Judge rules Michigan school board violated Open Meetings Act by muting parent in virtual meeting

Muskegon County Circuit Court Judge William Marietti has ruled in favor of a parent who sued the Mona Shores Board of Education and Stan Miller, the board’s president, for muting him during the public comment portion of a virtual meeting on Aug. 5, 2020.

As reported by MLive, Daniel Olson, who has two students in the district, was muted by Miller twice and prohibited from speaking. Olson had wanted to publicly speak out against board member Wesley Wilson over their 2018 larceny charge. Olson was demanding action be taken to remove him. While the board did censure Wilson and call for his resignation a week after the meeting, Wilson never resigned from the board and his term expires in December 2022.

Judge Marietti ruled that Miller and the school board violated the Open Meetings Act and Olson’s First Amendment rights by denying him the opportunity to speak during public comment, MLive reports.

However, Marietti found that Miller was acting in “mistaken good faith belief” and did not intentionally violate the law by telling Olson to submit a written statement about his concerns regarding the board member.

Both the school board and Miller have objected to the ruling but have not shared anything specific.

“We will review our options after a final order is entered,” Miller told MLive/The Muskegon Chronicle in an email on Thursday. “The objection we filed was to the plaintiff’s draft of a final order; the court is now considering that draft and our objection. The case is still pending, and we do not comment on pending litigation.”

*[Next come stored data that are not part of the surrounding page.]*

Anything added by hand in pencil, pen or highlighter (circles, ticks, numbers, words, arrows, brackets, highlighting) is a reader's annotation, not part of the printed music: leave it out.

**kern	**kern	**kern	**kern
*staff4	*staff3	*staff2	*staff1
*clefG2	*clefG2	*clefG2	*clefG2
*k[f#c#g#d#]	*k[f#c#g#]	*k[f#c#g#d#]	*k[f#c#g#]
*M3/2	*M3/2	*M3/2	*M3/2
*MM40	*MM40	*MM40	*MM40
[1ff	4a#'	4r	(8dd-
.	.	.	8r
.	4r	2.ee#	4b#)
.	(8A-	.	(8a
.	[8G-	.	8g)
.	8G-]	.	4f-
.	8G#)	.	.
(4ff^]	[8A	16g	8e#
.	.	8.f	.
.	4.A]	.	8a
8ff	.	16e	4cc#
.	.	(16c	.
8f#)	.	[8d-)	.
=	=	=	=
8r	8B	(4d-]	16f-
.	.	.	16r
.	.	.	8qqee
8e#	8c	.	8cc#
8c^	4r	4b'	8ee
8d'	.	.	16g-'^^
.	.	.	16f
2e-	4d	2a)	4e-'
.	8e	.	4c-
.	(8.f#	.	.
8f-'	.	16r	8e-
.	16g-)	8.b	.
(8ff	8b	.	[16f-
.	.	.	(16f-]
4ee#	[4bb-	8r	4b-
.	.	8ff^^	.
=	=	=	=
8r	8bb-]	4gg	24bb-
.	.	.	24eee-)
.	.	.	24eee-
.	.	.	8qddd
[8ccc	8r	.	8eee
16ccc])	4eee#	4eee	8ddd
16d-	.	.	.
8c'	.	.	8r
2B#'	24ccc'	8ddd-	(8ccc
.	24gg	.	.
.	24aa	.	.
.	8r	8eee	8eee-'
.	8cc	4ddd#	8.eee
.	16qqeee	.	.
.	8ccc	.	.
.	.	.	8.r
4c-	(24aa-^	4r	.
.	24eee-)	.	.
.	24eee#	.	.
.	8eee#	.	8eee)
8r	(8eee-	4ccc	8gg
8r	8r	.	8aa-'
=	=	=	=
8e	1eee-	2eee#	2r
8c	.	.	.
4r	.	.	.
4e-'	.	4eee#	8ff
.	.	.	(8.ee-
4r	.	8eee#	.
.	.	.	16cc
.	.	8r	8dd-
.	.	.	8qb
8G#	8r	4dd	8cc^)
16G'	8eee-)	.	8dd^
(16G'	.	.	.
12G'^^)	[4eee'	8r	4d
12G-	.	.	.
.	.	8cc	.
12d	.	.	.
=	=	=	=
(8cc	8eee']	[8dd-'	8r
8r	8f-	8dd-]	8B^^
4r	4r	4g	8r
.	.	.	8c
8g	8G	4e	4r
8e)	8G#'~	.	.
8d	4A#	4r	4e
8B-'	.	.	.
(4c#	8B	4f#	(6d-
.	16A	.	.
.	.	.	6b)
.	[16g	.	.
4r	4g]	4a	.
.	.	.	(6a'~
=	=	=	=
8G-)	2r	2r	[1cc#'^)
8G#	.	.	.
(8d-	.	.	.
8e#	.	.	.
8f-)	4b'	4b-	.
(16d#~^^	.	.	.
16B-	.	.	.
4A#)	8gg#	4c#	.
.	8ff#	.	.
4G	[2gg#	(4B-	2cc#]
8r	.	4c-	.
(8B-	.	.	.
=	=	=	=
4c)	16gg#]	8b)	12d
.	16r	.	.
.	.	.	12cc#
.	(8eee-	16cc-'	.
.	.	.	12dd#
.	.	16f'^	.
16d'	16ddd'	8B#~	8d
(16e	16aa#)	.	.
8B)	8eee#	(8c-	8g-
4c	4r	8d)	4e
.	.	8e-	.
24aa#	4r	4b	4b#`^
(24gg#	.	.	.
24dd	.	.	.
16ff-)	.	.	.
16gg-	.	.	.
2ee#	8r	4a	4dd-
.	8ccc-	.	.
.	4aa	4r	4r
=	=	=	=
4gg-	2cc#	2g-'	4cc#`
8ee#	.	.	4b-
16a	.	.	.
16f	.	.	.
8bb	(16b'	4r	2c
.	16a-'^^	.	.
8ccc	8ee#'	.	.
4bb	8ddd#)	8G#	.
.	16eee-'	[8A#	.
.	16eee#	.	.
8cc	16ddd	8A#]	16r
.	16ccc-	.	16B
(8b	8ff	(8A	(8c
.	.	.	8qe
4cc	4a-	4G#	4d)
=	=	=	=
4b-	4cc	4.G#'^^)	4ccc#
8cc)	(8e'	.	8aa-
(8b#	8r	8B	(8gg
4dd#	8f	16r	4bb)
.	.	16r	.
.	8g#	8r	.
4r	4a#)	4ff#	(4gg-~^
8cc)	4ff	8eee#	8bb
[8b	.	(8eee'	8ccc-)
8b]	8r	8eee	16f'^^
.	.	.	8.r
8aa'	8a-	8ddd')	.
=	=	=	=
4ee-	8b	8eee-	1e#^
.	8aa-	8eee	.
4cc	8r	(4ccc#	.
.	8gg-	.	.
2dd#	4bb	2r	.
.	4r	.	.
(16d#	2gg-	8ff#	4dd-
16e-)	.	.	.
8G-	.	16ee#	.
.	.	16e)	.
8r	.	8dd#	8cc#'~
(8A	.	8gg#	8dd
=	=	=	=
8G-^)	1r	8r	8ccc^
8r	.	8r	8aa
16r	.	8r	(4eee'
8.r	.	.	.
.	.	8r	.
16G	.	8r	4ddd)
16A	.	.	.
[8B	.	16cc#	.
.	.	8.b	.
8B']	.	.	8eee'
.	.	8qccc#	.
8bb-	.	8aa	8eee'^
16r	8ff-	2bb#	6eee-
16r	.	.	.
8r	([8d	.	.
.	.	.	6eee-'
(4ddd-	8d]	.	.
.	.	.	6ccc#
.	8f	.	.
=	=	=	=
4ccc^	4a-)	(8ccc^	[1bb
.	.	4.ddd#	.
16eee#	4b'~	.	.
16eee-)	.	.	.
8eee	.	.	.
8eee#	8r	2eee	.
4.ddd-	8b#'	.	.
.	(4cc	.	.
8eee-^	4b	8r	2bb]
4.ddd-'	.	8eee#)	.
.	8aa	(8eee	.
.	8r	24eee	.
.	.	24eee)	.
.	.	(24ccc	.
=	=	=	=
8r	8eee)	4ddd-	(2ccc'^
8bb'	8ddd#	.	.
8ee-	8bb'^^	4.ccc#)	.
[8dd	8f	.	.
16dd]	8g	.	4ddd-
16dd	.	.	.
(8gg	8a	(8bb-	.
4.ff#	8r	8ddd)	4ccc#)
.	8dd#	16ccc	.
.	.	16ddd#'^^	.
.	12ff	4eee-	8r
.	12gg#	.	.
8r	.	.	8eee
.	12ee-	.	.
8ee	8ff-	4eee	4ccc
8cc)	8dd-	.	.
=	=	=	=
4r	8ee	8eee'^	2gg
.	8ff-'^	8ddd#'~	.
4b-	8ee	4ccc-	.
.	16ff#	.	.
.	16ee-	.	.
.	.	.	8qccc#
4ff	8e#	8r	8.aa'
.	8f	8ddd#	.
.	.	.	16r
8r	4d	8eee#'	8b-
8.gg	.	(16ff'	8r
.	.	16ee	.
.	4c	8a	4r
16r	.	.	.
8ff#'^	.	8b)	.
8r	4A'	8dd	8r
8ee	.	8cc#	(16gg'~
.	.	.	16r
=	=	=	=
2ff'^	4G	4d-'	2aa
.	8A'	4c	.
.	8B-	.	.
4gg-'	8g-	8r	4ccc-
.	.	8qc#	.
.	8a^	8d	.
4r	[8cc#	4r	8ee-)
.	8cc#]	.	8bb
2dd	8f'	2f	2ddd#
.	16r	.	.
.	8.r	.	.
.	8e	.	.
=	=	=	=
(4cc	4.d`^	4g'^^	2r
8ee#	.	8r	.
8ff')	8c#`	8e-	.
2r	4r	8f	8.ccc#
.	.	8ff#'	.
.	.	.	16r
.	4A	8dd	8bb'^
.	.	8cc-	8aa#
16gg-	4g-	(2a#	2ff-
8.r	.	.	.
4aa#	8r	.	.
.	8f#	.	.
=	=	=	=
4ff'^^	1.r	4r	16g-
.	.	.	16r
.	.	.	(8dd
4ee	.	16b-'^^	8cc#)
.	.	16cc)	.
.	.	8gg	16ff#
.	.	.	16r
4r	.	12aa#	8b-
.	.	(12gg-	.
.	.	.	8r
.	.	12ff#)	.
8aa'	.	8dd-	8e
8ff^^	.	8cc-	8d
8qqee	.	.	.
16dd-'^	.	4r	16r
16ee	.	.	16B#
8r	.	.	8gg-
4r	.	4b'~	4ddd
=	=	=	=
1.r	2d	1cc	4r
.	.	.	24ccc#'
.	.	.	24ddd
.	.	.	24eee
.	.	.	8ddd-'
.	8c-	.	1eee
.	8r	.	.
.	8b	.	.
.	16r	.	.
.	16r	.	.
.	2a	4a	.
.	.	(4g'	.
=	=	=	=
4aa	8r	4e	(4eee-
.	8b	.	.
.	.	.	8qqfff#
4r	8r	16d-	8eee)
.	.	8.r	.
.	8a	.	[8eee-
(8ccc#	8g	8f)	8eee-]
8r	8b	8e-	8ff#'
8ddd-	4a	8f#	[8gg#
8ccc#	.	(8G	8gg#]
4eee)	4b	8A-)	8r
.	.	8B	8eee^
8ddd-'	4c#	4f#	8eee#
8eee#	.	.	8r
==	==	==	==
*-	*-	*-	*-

The judge granted Olson’s request for injunctive relief and also ordered the board to pay for Olson’s legal fees, but denied Olson’s request for damages.

“I’m a taxpayer in the community,” Olson said. “I have kids in this school. And I want to make sure that the taxpayers in the community are protected. When somebody wants to speak regarding a matter of public concern, they have a constitutionally protected right to speak and a statutory right to speak.”